(Stored data entries)
....

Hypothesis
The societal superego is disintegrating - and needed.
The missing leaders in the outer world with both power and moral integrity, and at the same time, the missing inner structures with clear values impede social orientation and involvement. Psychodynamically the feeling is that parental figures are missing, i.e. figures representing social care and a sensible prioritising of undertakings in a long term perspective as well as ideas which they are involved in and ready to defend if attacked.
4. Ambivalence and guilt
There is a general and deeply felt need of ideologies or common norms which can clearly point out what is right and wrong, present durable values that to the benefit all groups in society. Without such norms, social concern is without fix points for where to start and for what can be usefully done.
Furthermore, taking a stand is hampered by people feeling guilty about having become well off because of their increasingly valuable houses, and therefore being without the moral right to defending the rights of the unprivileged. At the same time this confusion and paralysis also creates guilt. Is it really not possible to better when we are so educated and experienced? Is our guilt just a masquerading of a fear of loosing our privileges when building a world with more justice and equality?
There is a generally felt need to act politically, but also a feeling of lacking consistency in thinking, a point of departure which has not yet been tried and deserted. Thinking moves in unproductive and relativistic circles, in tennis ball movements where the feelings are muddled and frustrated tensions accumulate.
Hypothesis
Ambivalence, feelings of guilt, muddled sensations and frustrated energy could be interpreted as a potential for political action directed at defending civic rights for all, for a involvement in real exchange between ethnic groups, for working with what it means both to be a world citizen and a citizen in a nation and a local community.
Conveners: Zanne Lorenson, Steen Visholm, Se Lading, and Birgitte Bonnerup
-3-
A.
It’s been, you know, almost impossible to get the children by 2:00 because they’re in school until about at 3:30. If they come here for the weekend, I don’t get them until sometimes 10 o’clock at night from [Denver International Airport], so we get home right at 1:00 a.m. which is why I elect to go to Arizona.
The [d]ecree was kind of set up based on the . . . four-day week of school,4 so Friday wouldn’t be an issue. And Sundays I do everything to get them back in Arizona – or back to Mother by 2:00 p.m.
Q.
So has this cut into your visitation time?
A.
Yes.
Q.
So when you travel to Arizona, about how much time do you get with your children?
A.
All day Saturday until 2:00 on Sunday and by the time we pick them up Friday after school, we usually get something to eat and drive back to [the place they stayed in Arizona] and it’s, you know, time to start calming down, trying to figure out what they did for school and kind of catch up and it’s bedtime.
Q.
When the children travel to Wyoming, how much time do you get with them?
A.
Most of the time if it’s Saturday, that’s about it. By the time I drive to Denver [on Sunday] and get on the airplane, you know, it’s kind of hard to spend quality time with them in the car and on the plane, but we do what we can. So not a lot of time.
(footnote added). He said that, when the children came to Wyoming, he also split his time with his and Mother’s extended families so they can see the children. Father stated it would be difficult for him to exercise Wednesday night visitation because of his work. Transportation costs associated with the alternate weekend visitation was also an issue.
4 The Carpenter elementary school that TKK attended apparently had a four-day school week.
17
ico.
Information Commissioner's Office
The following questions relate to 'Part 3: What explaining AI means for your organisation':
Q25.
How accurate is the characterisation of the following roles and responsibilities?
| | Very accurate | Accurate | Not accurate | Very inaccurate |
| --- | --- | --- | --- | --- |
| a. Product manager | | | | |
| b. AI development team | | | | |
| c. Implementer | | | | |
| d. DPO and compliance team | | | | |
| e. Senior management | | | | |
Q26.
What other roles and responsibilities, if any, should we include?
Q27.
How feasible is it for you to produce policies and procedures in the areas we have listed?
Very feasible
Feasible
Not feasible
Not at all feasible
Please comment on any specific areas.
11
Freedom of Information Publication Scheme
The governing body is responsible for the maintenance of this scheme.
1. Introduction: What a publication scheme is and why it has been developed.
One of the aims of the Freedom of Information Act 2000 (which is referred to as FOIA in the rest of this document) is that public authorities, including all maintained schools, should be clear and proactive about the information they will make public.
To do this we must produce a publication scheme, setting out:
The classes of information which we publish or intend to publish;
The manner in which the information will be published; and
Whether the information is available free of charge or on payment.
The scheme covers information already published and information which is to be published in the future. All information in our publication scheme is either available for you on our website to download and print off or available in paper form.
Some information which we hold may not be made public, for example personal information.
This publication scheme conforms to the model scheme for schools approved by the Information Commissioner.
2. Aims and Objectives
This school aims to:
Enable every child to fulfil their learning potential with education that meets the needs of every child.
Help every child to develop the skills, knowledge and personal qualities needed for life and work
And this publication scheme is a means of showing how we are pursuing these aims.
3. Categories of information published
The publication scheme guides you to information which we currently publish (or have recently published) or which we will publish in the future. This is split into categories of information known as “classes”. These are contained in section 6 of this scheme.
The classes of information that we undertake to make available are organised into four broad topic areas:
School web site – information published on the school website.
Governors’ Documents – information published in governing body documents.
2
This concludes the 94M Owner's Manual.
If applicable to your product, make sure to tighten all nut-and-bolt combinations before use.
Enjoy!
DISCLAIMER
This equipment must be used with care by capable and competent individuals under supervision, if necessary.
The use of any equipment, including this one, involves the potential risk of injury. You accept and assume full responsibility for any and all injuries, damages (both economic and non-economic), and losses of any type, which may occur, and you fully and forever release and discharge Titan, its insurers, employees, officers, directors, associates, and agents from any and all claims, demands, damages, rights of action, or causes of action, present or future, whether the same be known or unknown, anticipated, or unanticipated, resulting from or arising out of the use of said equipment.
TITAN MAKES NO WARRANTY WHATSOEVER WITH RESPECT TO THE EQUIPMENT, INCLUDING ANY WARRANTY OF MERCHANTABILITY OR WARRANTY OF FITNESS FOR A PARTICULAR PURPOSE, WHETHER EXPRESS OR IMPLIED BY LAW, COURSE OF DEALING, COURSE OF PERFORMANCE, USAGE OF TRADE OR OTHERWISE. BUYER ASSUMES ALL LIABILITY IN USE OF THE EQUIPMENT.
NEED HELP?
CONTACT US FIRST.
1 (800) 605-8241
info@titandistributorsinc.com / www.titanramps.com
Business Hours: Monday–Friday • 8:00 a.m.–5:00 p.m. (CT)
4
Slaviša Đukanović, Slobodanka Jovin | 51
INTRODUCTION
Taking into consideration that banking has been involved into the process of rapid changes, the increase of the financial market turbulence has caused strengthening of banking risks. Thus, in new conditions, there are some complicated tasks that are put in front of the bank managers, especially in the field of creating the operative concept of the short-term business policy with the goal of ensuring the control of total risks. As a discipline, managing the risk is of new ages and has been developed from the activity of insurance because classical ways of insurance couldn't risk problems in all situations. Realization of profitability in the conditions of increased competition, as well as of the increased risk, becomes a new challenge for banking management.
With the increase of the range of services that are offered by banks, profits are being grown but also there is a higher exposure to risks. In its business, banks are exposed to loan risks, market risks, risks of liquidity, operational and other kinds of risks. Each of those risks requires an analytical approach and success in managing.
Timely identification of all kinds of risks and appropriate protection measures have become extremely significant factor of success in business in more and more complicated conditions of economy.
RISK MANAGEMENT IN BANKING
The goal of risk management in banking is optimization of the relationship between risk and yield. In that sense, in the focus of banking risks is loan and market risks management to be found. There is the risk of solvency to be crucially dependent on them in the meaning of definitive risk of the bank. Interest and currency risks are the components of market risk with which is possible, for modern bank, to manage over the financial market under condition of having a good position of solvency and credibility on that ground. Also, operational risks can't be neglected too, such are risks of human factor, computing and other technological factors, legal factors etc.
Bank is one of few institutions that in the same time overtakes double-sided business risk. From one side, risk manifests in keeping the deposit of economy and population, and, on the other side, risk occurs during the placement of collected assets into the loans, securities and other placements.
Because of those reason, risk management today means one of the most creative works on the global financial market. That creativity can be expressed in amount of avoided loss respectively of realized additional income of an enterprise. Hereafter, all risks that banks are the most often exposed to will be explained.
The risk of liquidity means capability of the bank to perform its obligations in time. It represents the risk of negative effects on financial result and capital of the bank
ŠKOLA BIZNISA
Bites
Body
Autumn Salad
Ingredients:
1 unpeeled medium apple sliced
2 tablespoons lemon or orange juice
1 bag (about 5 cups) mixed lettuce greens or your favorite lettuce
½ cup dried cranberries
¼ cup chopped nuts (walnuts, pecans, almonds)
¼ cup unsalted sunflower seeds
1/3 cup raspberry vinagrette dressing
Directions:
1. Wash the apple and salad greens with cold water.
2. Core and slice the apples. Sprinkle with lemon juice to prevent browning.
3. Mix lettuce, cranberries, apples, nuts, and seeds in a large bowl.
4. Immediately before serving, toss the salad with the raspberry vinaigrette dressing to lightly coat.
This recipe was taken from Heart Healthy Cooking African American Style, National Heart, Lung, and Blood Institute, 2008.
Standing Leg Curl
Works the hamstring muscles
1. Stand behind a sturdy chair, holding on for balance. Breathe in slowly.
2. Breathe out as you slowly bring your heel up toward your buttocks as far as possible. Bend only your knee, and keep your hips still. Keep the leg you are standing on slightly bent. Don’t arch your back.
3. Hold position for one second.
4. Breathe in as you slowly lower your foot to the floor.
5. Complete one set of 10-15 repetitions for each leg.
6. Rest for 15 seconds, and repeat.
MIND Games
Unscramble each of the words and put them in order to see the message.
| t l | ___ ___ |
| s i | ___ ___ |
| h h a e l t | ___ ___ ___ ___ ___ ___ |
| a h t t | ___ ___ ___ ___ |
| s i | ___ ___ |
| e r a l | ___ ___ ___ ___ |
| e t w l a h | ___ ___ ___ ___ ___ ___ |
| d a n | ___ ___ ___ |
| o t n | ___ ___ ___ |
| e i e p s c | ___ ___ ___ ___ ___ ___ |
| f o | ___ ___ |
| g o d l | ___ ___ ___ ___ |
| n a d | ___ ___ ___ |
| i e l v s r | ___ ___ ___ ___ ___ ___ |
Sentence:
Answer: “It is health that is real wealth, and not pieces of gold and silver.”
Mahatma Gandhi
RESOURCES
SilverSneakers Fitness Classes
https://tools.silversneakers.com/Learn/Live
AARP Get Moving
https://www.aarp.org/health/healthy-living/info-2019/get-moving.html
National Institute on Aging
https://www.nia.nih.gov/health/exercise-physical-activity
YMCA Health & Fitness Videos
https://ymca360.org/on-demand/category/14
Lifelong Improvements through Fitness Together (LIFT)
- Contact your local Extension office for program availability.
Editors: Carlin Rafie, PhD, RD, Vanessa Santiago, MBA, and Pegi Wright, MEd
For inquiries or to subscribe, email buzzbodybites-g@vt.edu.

....

TASK REQUIREMENTS: In the data above, which lines lie between the line with "Freedom of Information Publication Scheme" and the line with "1. Introduction: What", inclusive? Print those lines exactly and nothing else.

YOUR SOLUTION:
Freedom of Information Publication Scheme
The governing body is responsible for the maintenance of this scheme.
1. Introduction: What a publication scheme is and why it has been developed.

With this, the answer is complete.